Their Windchimes creation is more of a weather station than a phone booth.

These "environmental sensor stations" would use the phone network to offer real-time and hyper-local records of the city's rain levels, pollution and other environmental conditions.

image captionSpeakers are embedded on each side of the Windchimes prototype, with a weather station fitted on top

"Imagine Windchimes data helping you plan your bike commute so that the wind is always at your back, tend to your urban farm using microclimate data or care for your asthmatic child with air-quality metrics," its designers ask.

The ideas that got short shrift tended to revolve around a booth that was little more than a giant smartphone - "an iPhone on a stick" in the words of one judge.

Universal access

But as smartphones evolve, the nagging feeling remains that these inventions might soon be relegated to the lonely status of their predecessors.

Tammy Smulders, founder of trends consultancy SCB Partners - and a former resident of New York - says there is something appealing about community hubs.

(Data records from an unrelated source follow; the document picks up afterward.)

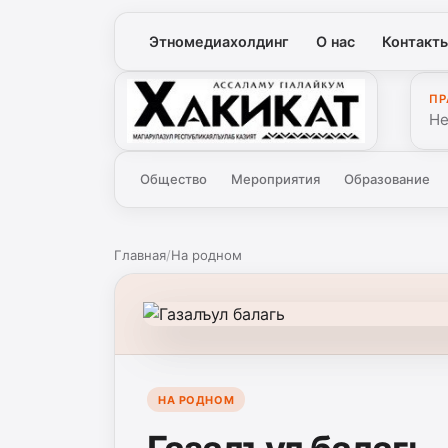
Этномедиахолдинг
О нас
Контакт
ПР
Хакикат
Не
Общество
Мероприятия
Образование
Главная
/
На родном
НА РОДНОМ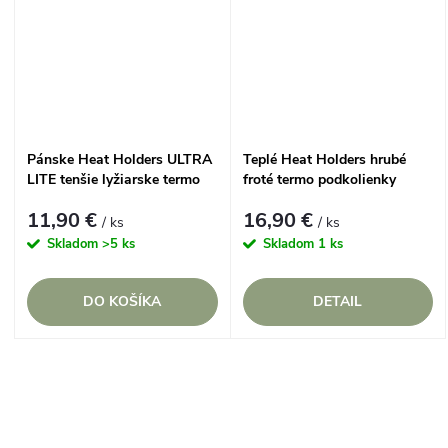
Pánske Heat Holders ULTRA
Teplé Heat Holders hrubé
LITE tenšie lyžiarske termo
froté termo podkolienky
podkolienky ZIG ZAG Modré
GARDENING do záhrady
11,90 €
16,90 €
/ ks
/ ks
Skladom
>5 ks
Skladom
1 ks
DO KOŠÍKA
DETAIL
O
v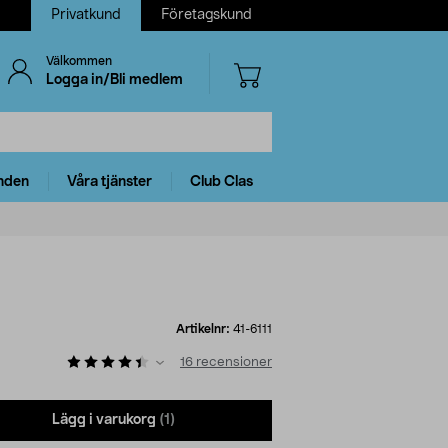
Privatkund
Företagskund
Välkommen
Logga in/Bli medlem
nden
Våra tjänster
Club Clas
Artikelnr:
41-6111
16
recensioner
Lägg i varukorg
(1)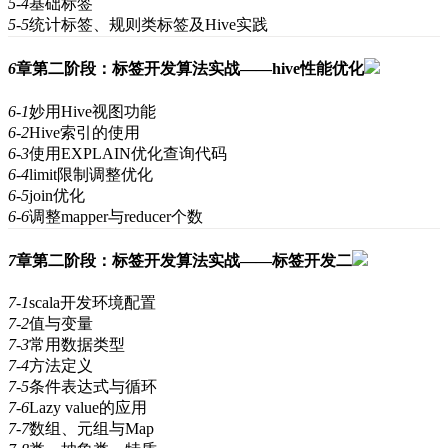
5-4
基础标签
5-5
统计标签、规则类标签及Hive实践
6
章
第二阶段：标签开发算法实战——hive性能优化
6-1
妙用Hive视图功能
6-2
Hive索引的使用
6-3
使用EXPLAIN优化查询代码
6-4
limit限制调整优化
6-5
join优化
6-6
调整mapper与reducer个数
7
章
第二阶段：标签开发算法实战——标签开发二
7-1
scala开发环境配置
7-2
值与变量
7-3
常用数据类型
7-4
方法定义
7-5
条件表达式与循环
7-6
Lazy value的应用
7-7
数组、元组与Map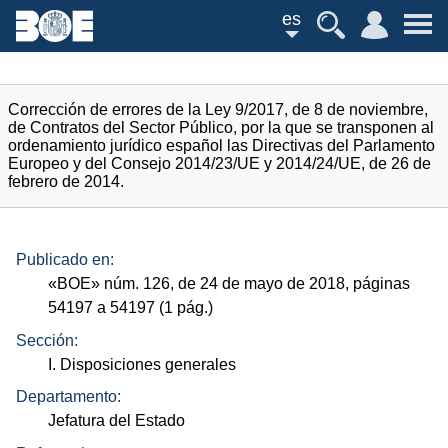
es
Corrección de errores de la Ley 9/2017, de 8 de noviembre,
de Contratos del Sector Público, por la que se transponen al
ordenamiento jurídico español las Directivas del Parlamento
Europeo y del Consejo 2014/23/UE y 2014/24/UE, de 26 de
febrero de 2014.
Publicado en:
«
BOE
»
núm.
126, de 24 de mayo de 2018, páginas
54197 a 54197 (1
pág.
)
Sección:
I. Disposiciones generales
Departamento:
Jefatura del Estado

image captionSome phone booths in NYC already fill other purposes, like this one which is also a wi-fi hotspot

"That said, the cost of maintaining the phone box can be high - keeping them clean and free of undesirable messaging and usage," she says.

"There would be a public cost to refit and modernise phone boxes, and without a clear benefit to society, so I'm not sure there will be a good societal return on investment."

However, Tudor Aw, head of technology for Europe at professional services firm KPMG, disagrees.

"It is important to remember that the primary purpose of payphones is to provide 'universal access' to the less well-off and vulnerable," he says.

"It is easy to forget in today's world of high mobile phone penetration that this objective still holds true.

"Importantly however, universal access should no longer relate to just voice but should also include data," he says.

Christian Nellemann, chief executive of XLN Telecom, a telecoms provider for small businesses, notes that phone boxes have been reinvented worldwide as places to house wi-fi connections.

"In the UK, BT have used their network of phone boxes as Openzone wi-fi hotspots.

"In the developing world, wi-fi carried over existing phone lines will be the only option for downloading large amounts of data for years before 4G mobile reaches outlying areas," he says.

This means the village phone box will be likely to transform into the village wi-fi connection.

But Nelleman notes companies have had less luck finding a use for the physical space of the phone box.

"Perhaps we'll have to wait until teleportation ports are invented before they have another use," he muses.

That thought should keep Bill and Ted happy for the time being at least.